Have 2 cauls in readiness, the size (all cauls ought to be larger than the veneer, as the heat leaves the edges first, and if the glue gets set at the edges, it will not move freely from the centre; the result is lumpy, bad work), and hot as fire can make them - as before, have your hand-screws set to the size; get help, and the quicker you get them on (one at a time) the better the work. Begin at the centre, and work out to the ends; before cauling, raise the veneer and glue the ground well; see that the glue-brush reaches the central glueing. Now all being screwed up, see there is no slackness in any one of the hand-screws, for much depends on the uniformity of the pressure. Leave to cool for 2 hours. When the screws are taken off, leave the work face down, on a wood floor for 2 days. At the expiration of that time you may remove the piece of deal from off the joint by planing, and not by heat or water; when the planing gets near to the veneer, use the toothed plane. As curls frequently pull hollow on the face, it is desirable to damp the ground on both sides, and before quite dry, size the face side, and this ought to be done so that the damping and the sizing are not quite dry at the time of laying.

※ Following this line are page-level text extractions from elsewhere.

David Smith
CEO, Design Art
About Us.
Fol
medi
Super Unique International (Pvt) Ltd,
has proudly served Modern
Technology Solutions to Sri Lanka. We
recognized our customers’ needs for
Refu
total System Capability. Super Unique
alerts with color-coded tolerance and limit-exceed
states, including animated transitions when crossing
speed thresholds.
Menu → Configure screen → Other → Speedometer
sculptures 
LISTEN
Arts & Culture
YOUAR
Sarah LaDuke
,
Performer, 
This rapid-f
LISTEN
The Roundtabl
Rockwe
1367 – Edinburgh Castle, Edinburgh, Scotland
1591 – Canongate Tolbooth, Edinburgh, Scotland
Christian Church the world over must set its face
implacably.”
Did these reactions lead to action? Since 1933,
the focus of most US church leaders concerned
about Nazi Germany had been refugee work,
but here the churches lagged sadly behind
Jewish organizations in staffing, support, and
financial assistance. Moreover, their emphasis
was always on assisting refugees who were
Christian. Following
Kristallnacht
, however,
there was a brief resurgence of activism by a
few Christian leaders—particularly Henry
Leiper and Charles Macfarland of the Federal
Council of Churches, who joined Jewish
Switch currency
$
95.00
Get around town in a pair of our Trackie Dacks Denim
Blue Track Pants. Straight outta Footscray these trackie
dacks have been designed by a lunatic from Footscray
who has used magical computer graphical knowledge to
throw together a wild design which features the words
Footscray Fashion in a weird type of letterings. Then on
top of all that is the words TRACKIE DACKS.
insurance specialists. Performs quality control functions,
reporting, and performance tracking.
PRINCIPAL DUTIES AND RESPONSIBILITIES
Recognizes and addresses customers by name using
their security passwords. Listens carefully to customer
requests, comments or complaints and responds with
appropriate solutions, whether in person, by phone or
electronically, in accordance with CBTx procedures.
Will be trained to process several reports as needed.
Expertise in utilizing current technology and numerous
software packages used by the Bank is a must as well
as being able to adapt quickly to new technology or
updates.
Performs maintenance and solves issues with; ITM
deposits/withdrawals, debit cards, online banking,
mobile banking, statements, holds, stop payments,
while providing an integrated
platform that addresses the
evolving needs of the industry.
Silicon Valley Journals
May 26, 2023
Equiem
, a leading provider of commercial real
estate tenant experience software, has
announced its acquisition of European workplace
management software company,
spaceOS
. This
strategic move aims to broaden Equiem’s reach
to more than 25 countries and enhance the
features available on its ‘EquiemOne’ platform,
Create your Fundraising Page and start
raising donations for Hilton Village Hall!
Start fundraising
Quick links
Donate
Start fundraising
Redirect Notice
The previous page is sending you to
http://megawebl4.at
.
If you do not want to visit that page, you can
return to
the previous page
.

To ensure good work, veneering should be 2 or 3 weeks in a dry warm place previous to cleaning off. The neglect of this mars all previous painstaking. (Amateur Work.)
Cleaning off consists in planing, scraping, and sandpapering the veneers ready for varnishing or polishing. When the veneer is not excessively thin, it is planed with a hardwood hand-plane set very fine. If too thin to admit of this, it is gone over with a steel scraper, having a blade about 4 1/2 in. long by 3 in. wide, and as thick as a saw. The 4 edges of the scraper are ground and set in the following manner. First they are treated on a grindstone, to make the edge quite square in its width, but a little bevelled (convex) in its length. The burr produced by this operation is removed by rubbing the edges and sides on an oilstone. This done, a slight barb is given to each edge by means of a sharpener consisting of a hard polished steel rod, 4 in. long and 1/4 in. thick, set in an awl handle, and applied at an angle to the edge of the scraper with heavy outward strokes, the scraper being meanwhile held against a bench by the other hand. Each edge is sharpened in the same way, and will bear 5 or 6 repetitions of the process before regrinding becomes necessary. The scraper is applied to the work with drawing strokes, being held by the fingers and thumbs of both hands.
When the planing and scraping are complete, the work is finished by using Nos. 1 1/2, 1, and 0 sandpaper successively.